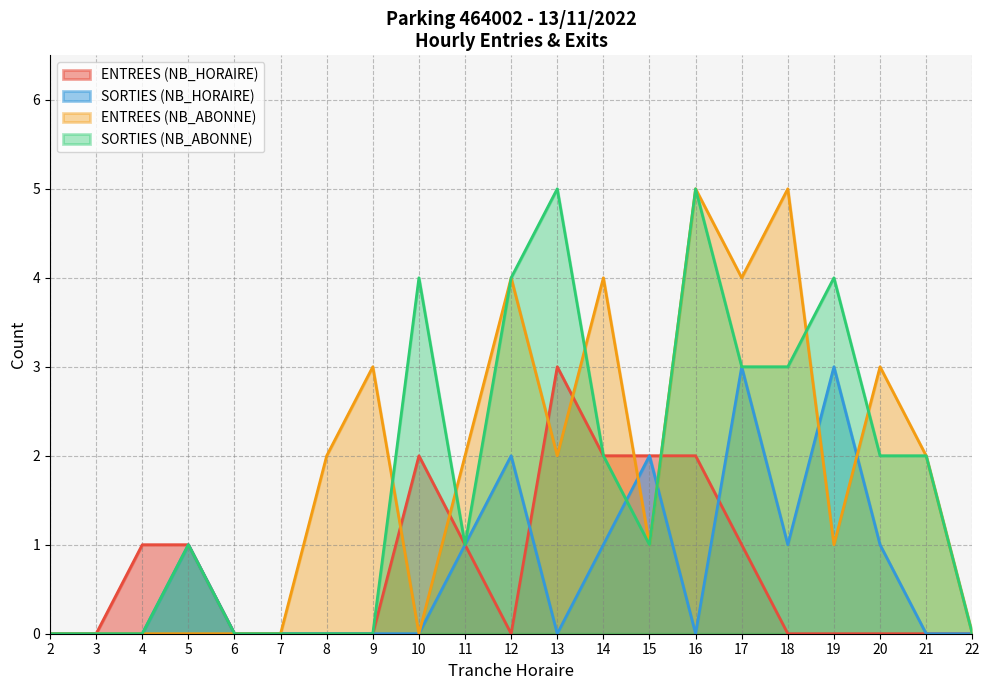

How many lines are shown in the chart?

4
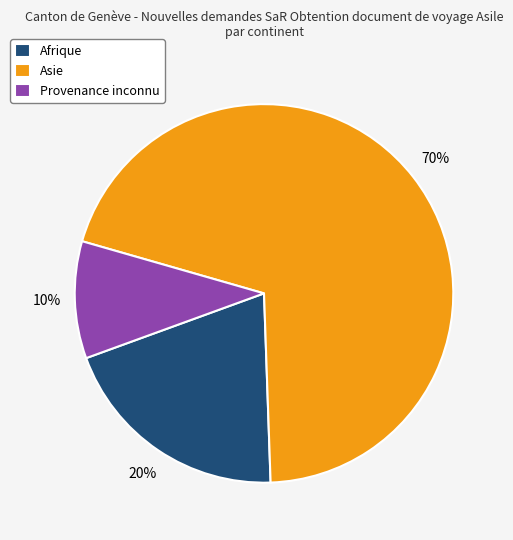

Which category has the biggest portion of the pie?

Asie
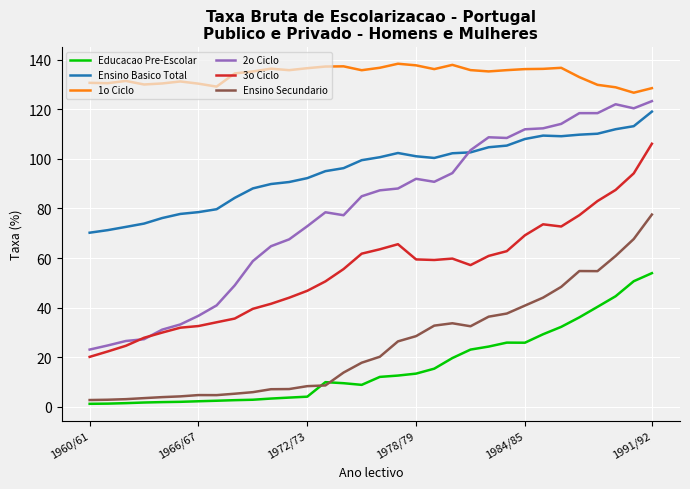

True or false: Ensino Basico Total and 3o Ciclo intersect in this chart.

False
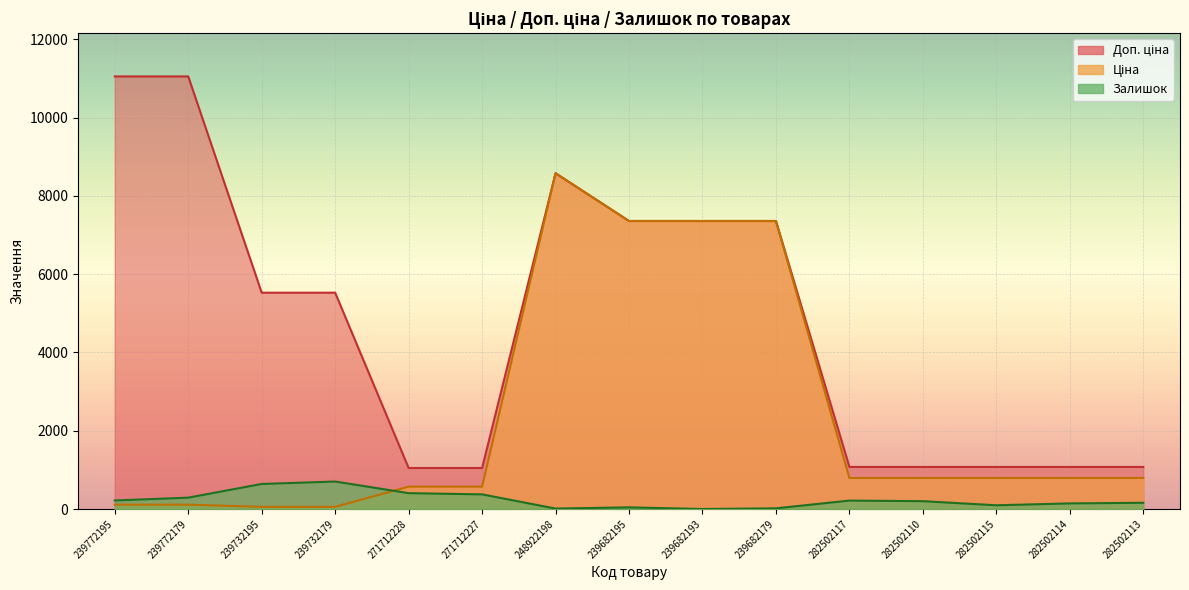

True or false: Ціна has a value of 571.6 at 271712228.

True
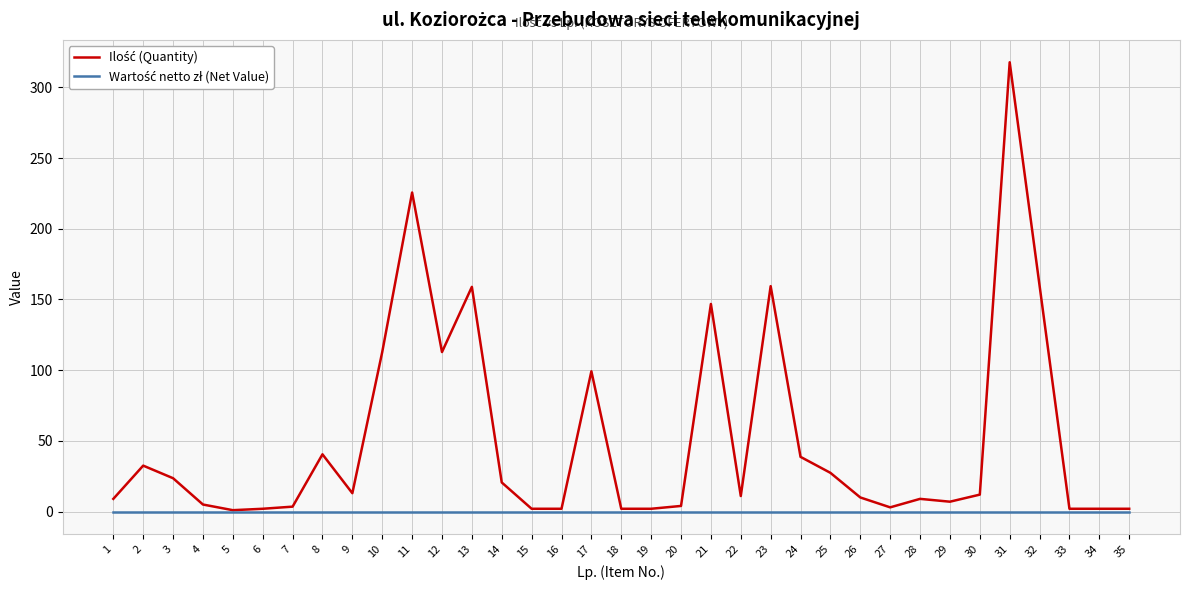

What is the difference between the highest and lowest values at 22?

11.0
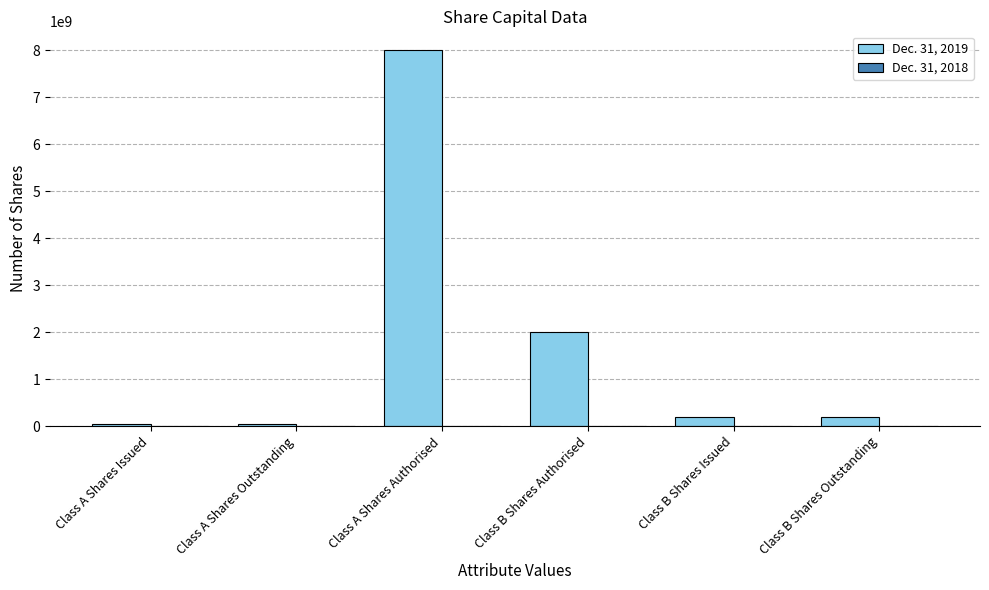

Reading left to right, extract all data points from this chart.

41084851	41084851	8000000000	2000000000	204526628	204526628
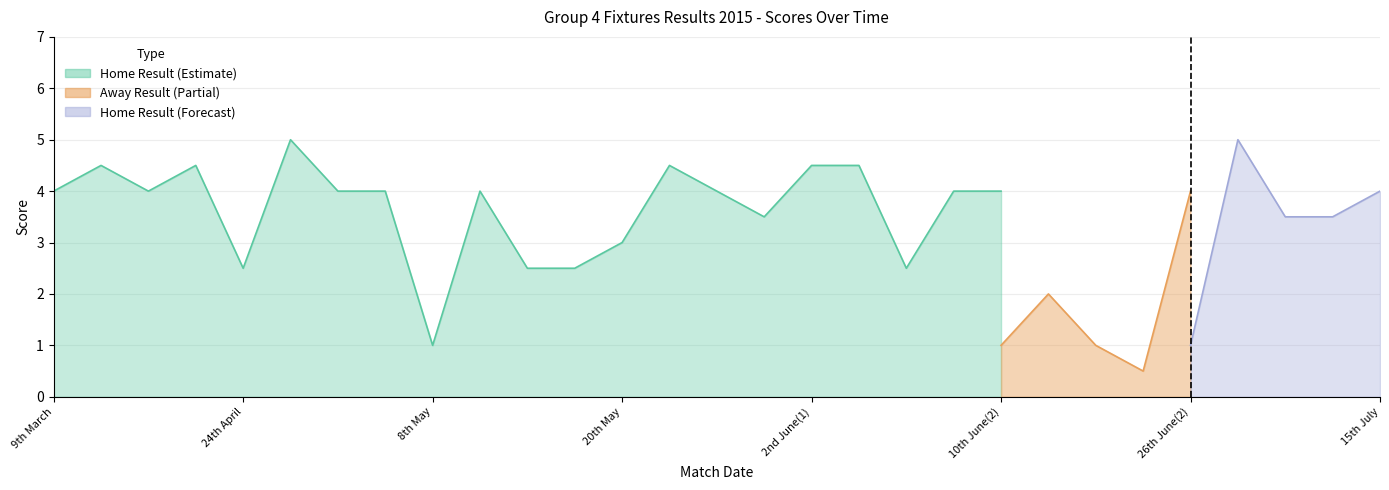

How many data points in Home Result are less than 4?

11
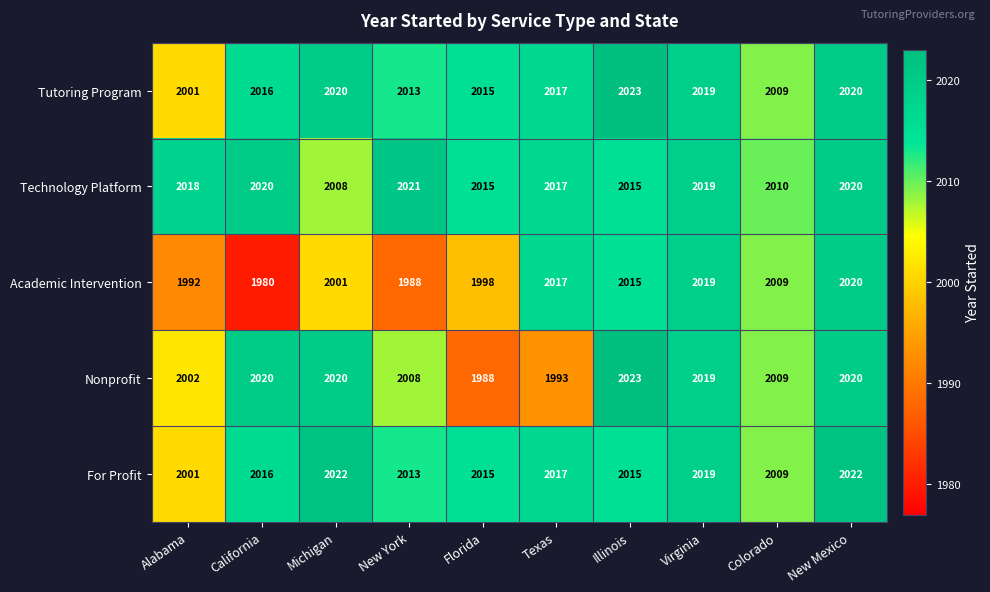

At which label is Academic Intervention closest to 2000?

Michigan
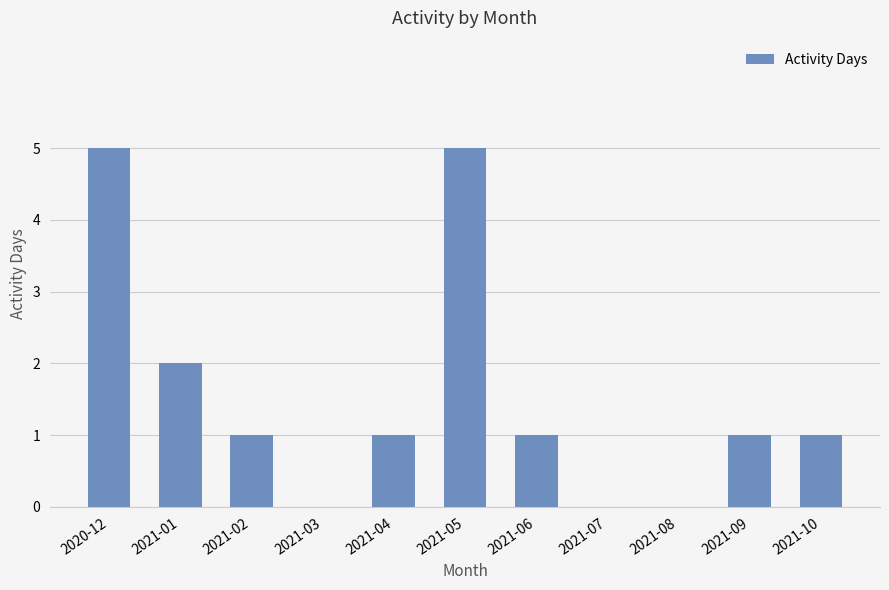

Reading right to left, extract all data points from this chart.

2021-10=1	2021-09=1	2021-08=0	2021-07=0	2021-06=1	2021-05=5	2021-04=1	2021-03=0	2021-02=1	2021-01=2	2020-12=5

---------------

Copy the text of every item above word for word, with the pictures left out.

→ The answer:
How many lines are shown in the chart?

4

Which category has the biggest portion of the pie?

Asie

True or false: Ensino Basico Total and 3o Ciclo intersect in this chart.

False

True or false: Ціна has a value of 571.6 at 271712228.

True

What is the difference between the highest and lowest values at 22?

11.0

Reading left to right, extract all data points from this chart.

41084851	41084851	8000000000	2000000000	204526628	204526628

How many data points in Home Result are less than 4?

11

At which label is Academic Intervention closest to 2000?

Michigan

Reading right to left, extract all data points from this chart.

2021-10=1	2021-09=1	2021-08=0	2021-07=0	2021-06=1	2021-05=5	2021-04=1	2021-03=0	2021-02=1	2021-01=2	2020-12=5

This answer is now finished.